Teams either finish their goals during a Sprint or they don’t. Sprints begin and end on pre-scheduled dates that have nothing to do with how long stories on the backlog will take to be finished. There will be many reasons for teams to not finish all of their goals from a lack of experience on the part of the team members to organizational dysfunctions that result in inefficient work patterns to, as mentioned earlier, time simply ran out. There’s nothing good or bad about not finishing all of the items that a team committed to – it simply happens.
Clearly, we need to take a completely different approach to setting and reacting to Scrum team goals. We need an environment that encourages aggressive, achievable commitments while removing the stigma of failure related to not getting all of the team’s commitments completed. Teams need to be encouraged to be reasonably aggressive with their commitments during Sprint Planning and to continuously take steps to improve team performance. As the Sprint progresses, if it seems likely that a team cannot complete all of the stories that they’ve committed to, they need to be permitted to return the lowest priority items to the backlog and reduce their overall commitment.
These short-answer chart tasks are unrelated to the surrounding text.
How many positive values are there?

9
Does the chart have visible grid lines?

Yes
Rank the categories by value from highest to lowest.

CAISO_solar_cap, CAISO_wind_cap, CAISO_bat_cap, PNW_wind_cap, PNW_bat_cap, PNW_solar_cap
Of course, having said all this, there is always that case where a team doesn’t finish their Sprint goals because they actually did not work in good faith with the organization. They, to be blunt, slacked off. Some would suggest that this is the reason why measurements of Scrum team progress are so important – to quickly identify and deal with situations like this. However, as common sense suggests, if a team is truly not working in good faith with the organization, the signs would be everywhere without having to be specifically measured. Observation of team activities during the Sprint, the progress reflected by the Sprint Burndown, the results demonstrated during Sprint Review – all of these will show evidence that the team is not performing to their capabilities. Should this be the case with any Scrum team, some radical changes in the make-up of the team, up to and including disbanding the team entirely, would certainly be called for.